We made this last mistake with the web application we shipped last week for our institute. We had two people and sixteen weeks to build it, but a majority of the project took place over the last six weeks, and we ended up two weeks behind schedule. We did not perform any project controlling and had only a couple of face-to-face meetings. But towards the end of the project, communication drastically increased, as my phone bill will testify :-).

In any case you will also want to consider what is possible with the team you have. I don't have experience working with artists, but programmers at least will underestimate the programming effort required (I do this myself all the time - you'd think I'd learn after so long...). This is a fact of life that you will have to deal with when you plan the project - if your programmer guys tell you something will take six weeks, it will really take anywhere from twelve to sixteen. The less experience the programmers have, the longer it will take compared to their initial estimate. Feature creep also comes into this - software is never done but accumulates features if you don't know where to draw the line.

Tools and middleware are also important, because they can really cut down the time it takes to make something. No matter whether your game is in Python, Java, or C++, there are many great libraries and middleware solutions out there that you can take advantage of. Don't let your programmers come up with a new engine from scratch, as that will almost certainly take too long unless the game is really, really simple.

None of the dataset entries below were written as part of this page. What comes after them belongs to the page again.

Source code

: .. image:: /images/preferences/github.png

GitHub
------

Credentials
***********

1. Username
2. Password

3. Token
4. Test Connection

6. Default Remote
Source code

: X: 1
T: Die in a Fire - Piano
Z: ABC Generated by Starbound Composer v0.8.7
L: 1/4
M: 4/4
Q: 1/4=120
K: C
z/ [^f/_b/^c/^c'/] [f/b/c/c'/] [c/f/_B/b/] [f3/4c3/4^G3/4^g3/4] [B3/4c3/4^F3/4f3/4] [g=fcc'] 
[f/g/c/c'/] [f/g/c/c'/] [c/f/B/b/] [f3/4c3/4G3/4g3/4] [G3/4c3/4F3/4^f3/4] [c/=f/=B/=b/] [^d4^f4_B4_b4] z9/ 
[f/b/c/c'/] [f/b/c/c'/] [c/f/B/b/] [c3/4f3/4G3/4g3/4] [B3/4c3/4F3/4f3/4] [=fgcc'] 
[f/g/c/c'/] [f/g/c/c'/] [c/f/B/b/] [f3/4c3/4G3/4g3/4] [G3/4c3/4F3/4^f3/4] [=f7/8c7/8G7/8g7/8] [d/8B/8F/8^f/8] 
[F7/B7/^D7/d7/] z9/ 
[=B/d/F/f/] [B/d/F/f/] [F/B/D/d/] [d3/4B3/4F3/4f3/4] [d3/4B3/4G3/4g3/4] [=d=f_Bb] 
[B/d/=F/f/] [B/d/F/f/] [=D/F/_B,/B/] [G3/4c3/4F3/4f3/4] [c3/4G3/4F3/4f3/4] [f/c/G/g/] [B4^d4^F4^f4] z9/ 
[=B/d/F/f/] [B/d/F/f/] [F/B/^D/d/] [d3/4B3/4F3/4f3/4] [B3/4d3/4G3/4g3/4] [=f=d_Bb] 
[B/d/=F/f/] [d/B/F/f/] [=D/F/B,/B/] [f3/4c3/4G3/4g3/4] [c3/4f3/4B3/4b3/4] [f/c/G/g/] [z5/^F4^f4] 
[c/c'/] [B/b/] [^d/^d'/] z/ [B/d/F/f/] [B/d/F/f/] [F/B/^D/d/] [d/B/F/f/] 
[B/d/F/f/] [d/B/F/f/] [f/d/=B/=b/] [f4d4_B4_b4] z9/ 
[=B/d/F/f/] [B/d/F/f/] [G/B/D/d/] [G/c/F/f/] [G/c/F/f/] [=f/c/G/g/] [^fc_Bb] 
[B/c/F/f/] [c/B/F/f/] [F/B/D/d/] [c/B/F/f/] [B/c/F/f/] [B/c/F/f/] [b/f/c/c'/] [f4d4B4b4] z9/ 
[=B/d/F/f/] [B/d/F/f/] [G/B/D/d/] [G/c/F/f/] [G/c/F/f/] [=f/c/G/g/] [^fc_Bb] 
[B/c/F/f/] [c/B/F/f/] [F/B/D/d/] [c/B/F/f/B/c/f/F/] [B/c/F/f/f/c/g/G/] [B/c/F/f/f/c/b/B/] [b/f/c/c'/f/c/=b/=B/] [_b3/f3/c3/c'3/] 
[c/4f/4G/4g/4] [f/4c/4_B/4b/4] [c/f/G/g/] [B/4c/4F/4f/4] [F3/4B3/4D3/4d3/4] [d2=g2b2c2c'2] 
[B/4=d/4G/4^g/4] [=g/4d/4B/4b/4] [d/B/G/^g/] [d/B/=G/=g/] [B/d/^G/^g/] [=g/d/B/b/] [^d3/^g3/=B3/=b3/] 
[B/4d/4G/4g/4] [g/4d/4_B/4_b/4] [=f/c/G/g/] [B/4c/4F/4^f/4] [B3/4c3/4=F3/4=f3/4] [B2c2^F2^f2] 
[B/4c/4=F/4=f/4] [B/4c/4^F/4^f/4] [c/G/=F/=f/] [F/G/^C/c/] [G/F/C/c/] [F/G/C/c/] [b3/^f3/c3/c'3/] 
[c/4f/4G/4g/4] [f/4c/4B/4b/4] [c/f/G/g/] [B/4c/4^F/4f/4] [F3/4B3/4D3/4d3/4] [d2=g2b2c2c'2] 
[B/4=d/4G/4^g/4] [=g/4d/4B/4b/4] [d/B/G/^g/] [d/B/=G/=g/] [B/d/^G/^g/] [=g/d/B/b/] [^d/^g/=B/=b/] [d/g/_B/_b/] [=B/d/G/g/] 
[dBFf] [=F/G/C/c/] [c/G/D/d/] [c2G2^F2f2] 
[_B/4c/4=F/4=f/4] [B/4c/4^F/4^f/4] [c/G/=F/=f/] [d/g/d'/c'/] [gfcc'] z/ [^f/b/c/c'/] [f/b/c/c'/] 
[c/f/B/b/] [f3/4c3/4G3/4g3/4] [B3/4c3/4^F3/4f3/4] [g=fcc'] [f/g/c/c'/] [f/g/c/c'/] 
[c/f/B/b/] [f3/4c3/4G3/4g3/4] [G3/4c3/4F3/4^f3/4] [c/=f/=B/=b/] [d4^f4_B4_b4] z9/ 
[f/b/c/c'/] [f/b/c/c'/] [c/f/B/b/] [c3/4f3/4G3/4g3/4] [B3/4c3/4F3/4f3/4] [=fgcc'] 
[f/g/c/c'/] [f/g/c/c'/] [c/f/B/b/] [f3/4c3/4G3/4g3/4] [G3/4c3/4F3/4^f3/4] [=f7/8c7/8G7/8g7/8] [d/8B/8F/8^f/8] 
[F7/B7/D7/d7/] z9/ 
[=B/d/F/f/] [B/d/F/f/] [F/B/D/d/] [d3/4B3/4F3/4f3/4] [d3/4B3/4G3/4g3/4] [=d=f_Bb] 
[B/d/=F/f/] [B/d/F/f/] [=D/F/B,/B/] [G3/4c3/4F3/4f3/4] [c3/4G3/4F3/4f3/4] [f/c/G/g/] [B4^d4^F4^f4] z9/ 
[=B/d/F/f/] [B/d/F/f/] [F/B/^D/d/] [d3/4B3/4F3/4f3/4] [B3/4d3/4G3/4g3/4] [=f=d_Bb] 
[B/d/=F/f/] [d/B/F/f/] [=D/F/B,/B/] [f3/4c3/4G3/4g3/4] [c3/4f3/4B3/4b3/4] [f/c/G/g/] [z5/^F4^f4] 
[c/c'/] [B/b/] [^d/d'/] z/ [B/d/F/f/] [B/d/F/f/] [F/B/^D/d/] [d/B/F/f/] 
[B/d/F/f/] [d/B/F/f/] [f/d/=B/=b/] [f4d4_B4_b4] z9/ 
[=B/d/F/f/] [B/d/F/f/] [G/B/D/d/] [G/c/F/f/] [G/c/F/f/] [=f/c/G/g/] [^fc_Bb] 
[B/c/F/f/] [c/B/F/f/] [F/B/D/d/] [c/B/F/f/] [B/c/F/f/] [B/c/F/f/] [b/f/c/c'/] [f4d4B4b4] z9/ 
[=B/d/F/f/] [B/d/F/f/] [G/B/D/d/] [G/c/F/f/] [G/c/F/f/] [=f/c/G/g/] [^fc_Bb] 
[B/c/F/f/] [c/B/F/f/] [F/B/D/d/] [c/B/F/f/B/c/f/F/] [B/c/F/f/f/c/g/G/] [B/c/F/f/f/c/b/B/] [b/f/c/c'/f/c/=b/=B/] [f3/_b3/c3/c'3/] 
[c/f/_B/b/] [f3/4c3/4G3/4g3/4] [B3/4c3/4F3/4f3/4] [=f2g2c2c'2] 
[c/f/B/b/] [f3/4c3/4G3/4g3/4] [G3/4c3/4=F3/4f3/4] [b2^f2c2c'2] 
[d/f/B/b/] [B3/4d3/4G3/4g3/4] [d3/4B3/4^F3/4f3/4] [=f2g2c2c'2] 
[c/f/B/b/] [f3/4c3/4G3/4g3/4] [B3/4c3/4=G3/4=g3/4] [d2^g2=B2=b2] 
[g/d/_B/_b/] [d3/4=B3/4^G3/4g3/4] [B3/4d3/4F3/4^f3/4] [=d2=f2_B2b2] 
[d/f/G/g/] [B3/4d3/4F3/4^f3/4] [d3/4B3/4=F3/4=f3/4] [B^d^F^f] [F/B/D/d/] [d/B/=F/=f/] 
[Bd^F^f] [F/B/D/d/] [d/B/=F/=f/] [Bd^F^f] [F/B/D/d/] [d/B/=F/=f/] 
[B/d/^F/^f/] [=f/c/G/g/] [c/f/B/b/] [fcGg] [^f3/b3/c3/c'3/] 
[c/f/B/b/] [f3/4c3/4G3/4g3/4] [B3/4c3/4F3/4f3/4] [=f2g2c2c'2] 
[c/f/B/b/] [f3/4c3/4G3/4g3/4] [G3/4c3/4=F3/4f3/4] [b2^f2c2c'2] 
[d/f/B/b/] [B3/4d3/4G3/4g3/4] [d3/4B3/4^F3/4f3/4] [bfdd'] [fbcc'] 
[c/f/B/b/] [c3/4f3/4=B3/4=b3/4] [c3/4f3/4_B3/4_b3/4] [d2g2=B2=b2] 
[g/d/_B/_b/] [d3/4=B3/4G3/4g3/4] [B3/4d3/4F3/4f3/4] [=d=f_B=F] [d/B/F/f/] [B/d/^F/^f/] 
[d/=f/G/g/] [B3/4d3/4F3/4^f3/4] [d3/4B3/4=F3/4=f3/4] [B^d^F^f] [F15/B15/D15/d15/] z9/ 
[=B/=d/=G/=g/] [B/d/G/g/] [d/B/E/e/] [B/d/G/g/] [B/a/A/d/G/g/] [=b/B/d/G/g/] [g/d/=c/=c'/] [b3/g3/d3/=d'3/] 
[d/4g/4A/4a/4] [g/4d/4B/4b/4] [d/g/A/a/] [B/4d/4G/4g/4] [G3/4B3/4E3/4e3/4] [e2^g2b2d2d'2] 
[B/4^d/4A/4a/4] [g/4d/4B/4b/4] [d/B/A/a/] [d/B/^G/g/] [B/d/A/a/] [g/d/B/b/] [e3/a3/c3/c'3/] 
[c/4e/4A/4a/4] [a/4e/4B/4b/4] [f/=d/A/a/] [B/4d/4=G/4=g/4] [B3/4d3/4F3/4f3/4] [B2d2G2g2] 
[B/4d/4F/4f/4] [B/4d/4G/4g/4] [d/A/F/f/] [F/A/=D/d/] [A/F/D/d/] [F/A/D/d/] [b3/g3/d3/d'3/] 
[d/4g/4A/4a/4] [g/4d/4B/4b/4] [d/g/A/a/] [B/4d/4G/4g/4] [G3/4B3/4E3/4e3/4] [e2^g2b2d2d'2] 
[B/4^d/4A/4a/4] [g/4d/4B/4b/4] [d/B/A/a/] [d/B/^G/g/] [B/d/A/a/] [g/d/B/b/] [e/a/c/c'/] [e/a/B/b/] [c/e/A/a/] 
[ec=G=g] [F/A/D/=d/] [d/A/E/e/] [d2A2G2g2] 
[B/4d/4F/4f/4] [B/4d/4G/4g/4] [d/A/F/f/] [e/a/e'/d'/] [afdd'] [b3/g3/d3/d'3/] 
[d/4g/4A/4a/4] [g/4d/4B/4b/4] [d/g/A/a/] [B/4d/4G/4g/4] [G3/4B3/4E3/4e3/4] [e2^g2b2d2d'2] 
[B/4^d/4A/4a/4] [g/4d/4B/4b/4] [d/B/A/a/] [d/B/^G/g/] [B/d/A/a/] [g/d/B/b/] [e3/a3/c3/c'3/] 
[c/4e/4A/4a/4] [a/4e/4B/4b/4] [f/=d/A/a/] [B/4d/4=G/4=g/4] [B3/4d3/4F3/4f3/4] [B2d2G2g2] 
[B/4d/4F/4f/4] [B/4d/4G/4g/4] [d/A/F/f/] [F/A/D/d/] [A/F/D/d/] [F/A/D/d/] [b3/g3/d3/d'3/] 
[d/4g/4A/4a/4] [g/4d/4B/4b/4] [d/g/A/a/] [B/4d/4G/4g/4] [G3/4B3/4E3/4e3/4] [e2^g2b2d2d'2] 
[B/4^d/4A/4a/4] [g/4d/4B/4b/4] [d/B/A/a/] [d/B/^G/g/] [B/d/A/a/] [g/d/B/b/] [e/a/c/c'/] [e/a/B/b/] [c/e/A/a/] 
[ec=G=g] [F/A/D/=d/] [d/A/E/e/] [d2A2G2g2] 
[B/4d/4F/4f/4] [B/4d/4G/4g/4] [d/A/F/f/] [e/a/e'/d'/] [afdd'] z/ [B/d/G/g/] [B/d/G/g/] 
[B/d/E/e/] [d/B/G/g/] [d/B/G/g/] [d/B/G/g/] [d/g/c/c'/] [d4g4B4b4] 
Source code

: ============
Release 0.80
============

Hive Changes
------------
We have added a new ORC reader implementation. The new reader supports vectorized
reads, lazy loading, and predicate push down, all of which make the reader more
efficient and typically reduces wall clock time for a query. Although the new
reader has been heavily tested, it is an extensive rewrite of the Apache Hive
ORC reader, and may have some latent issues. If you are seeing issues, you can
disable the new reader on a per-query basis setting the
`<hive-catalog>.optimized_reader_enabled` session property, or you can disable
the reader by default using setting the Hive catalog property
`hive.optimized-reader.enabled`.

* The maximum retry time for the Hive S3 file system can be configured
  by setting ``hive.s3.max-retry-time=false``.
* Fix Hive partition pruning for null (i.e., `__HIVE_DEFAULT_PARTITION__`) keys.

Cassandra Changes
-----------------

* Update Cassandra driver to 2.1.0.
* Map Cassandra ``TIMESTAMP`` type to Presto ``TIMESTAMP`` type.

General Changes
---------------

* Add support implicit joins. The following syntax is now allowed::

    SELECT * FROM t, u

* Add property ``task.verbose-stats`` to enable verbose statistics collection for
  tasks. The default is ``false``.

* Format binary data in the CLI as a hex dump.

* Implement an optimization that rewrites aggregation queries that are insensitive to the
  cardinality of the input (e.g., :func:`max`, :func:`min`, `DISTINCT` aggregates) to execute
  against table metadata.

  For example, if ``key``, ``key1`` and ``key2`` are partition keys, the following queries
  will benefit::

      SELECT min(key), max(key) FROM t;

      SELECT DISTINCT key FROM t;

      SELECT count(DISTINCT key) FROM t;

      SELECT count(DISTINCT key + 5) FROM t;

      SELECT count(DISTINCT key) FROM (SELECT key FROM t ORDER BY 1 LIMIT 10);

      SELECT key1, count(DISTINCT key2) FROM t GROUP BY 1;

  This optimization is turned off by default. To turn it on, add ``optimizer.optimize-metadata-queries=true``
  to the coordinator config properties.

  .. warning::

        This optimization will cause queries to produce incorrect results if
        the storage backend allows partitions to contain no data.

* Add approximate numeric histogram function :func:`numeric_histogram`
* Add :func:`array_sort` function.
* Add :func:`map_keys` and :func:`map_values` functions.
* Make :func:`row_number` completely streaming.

It almost goes without saying that you need a central version control system. Subversion does wonders for code but can also perform versioning for your other assets such as the project plan or your graphics assets that are part of the project. Nowadays, distributed version control systems are also popular, but I have no experience with those. You can get free hosting for Subversion projects from various providers on the net. Another online tool you could benefit from would be a central task and bug tracker.